Please convert every line of the listing below into a Markdown table with the columns "Row" and "Line", numbering the rows and skipping blank lines. Leave the pictures out.
··· Exercise materials ···
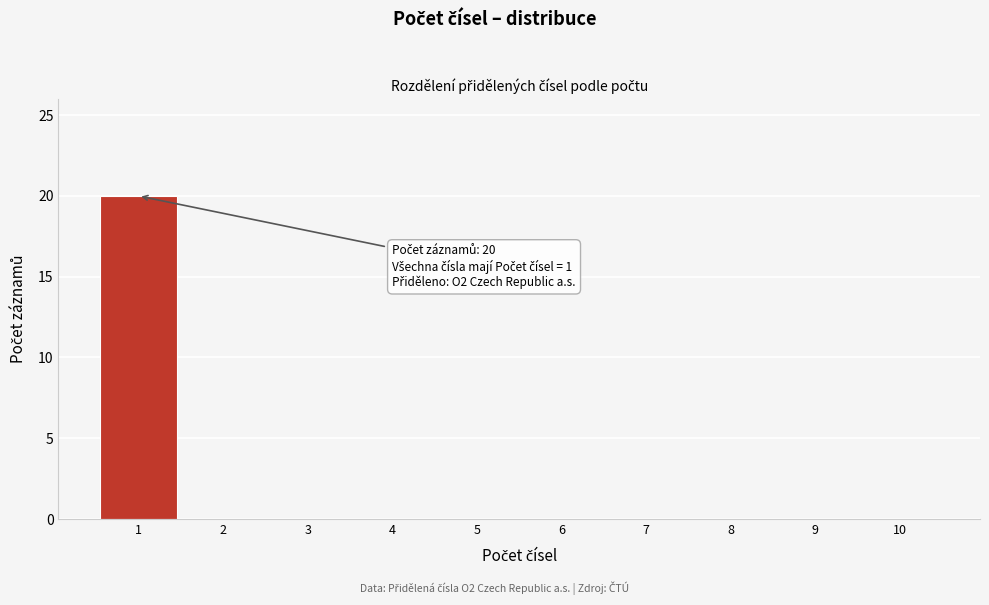

Over which range of the x-axis is the bar tallest?

0.5 to 1.5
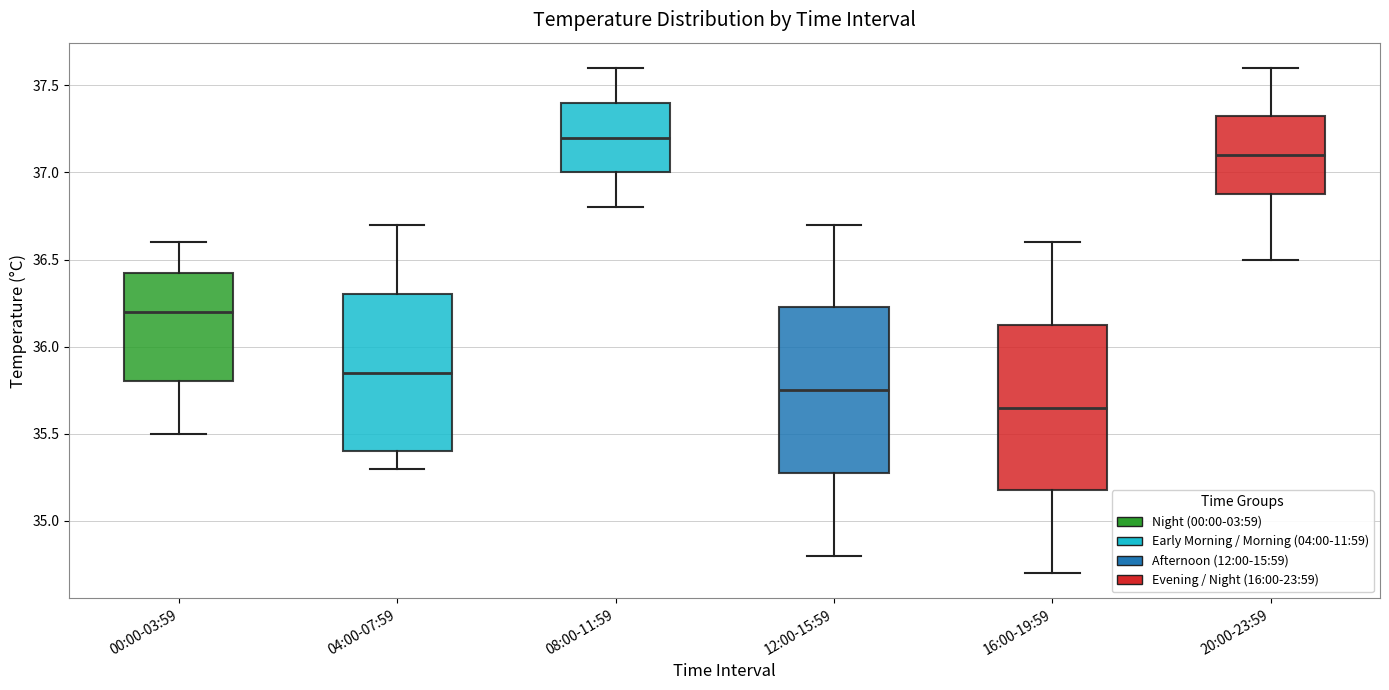

Reading left to right, transcribe this box plot: for each box, give where its median line is, the range the box spans, and where its two whiskers end, as read against the y-axis. The values are not printed on the chart, so give them approximately, as read against the axis.

00:00-03:59: median 36.20, box 35.80 to 36.45, whiskers 35.50 to 36.60
04:00-07:59: median 35.85, box 35.40 to 36.30, whiskers 35.30 to 36.70
08:00-11:59: median 37.20, box 37.00 to 37.40, whiskers 36.80 to 37.60
12:00-15:59: median 35.75, box 35.30 to 36.25, whiskers 34.80 to 36.70
16:00-19:59: median 35.65, box 35.20 to 36.15, whiskers 34.70 to 36.60
20:00-23:59: median 37.10, box 36.90 to 37.35, whiskers 36.50 to 37.60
···
• Solution for this exercise
| Row | Line |
|---|---|
| 1 | Over which range of the x-axis is the bar tallest? |
| 2 | 0.5 to 1.5 |
| 3 | Reading left to right, transcribe this box plot: for each box, give where its median line is, the range the box spans, and where its two whiskers end, as read against the y-axis. The values are not printed on the chart, so give them approximately, as read against the axis. |
| 4 | 00:00-03:59: median 36.20, box 35.80 to 36.45, whiskers 35.50 to 36.60 |
| 5 | 04:00-07:59: median 35.85, box 35.40 to 36.30, whiskers 35.30 to 36.70 |
| 6 | 08:00-11:59: median 37.20, box 37.00 to 37.40, whiskers 36.80 to 37.60 |
| 7 | 12:00-15:59: median 35.75, box 35.30 to 36.25, whiskers 34.80 to 36.70 |
| 8 | 16:00-19:59: median 35.65, box 35.20 to 36.15, whiskers 34.70 to 36.60 |
| 9 | 20:00-23:59: median 37.10, box 36.90 to 37.35, whiskers 36.50 to 37.60 |